Period
2020.1-2024.12
Introduction
As a bridge between the physical world and the digital world, passive sensing network technology has the characteristics of ultra-low monitoring cost, unlimited duration, diverse sensing capabilities and rapid information transfer, which has an irreplaceable and important position in the research of informationization of modern logistics. This project focuses on the basic theories and key technologies of high performance IoT, researching the transmission and networking of large-scale passive networks, the localization and tracking of massive and highly dynamic logistics nodes, and the intelligent sensing and autonomous decision making in complex scenarios, solving the four major problems of single network structure, inefficient location services, separation of transmission and sensing, and lack of scenario capabilities in large-scale industrial applications of passive sensing networks. . We will explore the multi-hop
network theoretical framework and key technologies of large-scale passive sensing networks, study the high-precision, high-reliability and high-availability positioning and tracking methods, build a new generation of intelligent sensing system with integrated transmission and perception, build an unmanned supermarket intelligent logistics demonstration platform with a daily processing capacity of more than 100,000 passive nodes, break through the barriers to the industrial application of passive sensing networks, and provide a basic platform for seamlessly connecting modern logistics with intelligent manufacturing. Provide a basic platform for seamless connection between modern logistics and intelligent manufacturing, thus providing a comprehensive and reliable network infrastructure support for China's intelligent manufacturing upgrade.
Target
To solve a series of urgent contradictions such as single network structure, inefficient location services, transmission-perception separation, and lack of scenario capability of high performance passive sensing network in large-scale industrial applications. To build a high performance passive sensing network system platform for smart logistics, and provide scientific basis for monitoring and management of the whole logistics cycle. Strive to realize the demonstration platform of unmanned supermarket smart logistics with a daily processing capacity of more than 100,000 passive nodes in demonstration applications, achieving passive multi-hops of more than 10 hops and transmission rates of more than 1 Mbps, and providing theoretical and technical support for the innovative development of IoT and large-scale application of smart logistics in China.
Methodology
I. Multi-protocol Passive Transmission and Multi-hop Networking
In view of the existing logistics-oriented IoT system with a single network structure, inflexible network configuration, and inability to adapt to highly dynamic network changes, this project intends to study low-latency passive multipoint multi-hop transmission as a breakthrough, through the combination of the physical layer and routing layer, innovative passive multi-hop transmission mechanism to achieve network routing and transmission path diversification, greatly enhancing the robustness of the network; at the same time, through the study of At the same time, by studying the efficient cross-protocol passive communication, we realize the coexistence and co-integration of multi-protocols and enhance the compatibility of communication systems; furthermore, we build a passive transmission mechanism based on multiple input and output spatial flows to improve the transmission efficiency of passive networks; at the same time, we establish an asymmetric passive link model to realize the adaptive transmission mechanism of passive network channels.

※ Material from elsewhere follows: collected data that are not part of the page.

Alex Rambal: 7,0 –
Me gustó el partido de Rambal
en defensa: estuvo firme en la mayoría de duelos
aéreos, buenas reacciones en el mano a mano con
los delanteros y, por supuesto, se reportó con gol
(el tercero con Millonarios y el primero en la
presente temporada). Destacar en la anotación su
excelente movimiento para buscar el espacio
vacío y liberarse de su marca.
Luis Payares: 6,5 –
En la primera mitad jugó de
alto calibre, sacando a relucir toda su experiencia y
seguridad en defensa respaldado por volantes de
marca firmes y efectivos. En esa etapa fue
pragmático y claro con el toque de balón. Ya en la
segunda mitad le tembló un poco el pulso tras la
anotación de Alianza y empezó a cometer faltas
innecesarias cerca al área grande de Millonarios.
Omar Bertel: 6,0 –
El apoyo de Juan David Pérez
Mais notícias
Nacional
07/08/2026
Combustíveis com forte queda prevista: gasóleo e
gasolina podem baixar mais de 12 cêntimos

II. High-capacity, high-precision and high-availability location awareness
In view of the high capacity, high accuracy and round-the-clock service characteristics of large-scale smart logistics, the project intends to first study the location capacity estimation under large-scale passive nodes. Capacity estimation is the basic index of location service and network transmission, and fast and accurate capacity estimation will significantly reduce location service delay and improve network transmission efficiency. Immediately after that, a real-time positioning and tracking system with millimeter-level accuracy and below is constructed for the characteristics of large-scale logistics. Meanwhile, for the weak signal strength and insufficient beacon positioning signal in some special harsh scenarios, the dynamic positioning mechanism with high robustness and the single AP positioning scheme with high availability are studied respectively, so as to provide complete and reliable location services for the whole cycle of smart logistics.
III. The intelligent fusion of sensing in complex scenes
Combined with the application of large-scale IoT in logistics, the project intends to firstly study the intelligent wireless sensing of deviceless objects, by deploying several passive nodes in the environment, the identification of the location, trajectory and identity of people (not carrying any IoT devices) can be realized; secondly, study the intelligent detection and identification of abnormal nodes in logistics applications to realize the rapid classification and monitoring of abnormal vibrations and guarantee the safety of the whole logistics chain nodes;. Again, constructing intelligent behavior recognition based on deep learning, decomposition of multipath effect and deep learning network construction have the opportunity to realize fast and accurate recognition of human behavior; finally, researching the adversarial learning intelligent recognition that can overcome the complexity of multiple scenes and realize highly robust recognition under multiple scenes, multiple targets and multiple movements.
IV. High-performance IoT platform for smart logistics
To establish an efficient smart logistics verification platform for unmanned supermarkets, and to verify and evaluate the correctness, effectiveness, and specific performance indexes of the proposed theories and technical methods. The goal is to build a high-performance passive network system that can handle more than 100,000 passive nodes per day, support more than 10 hops of passive multi-hop transmission, and sense more than 10 categories of complex application scenarios.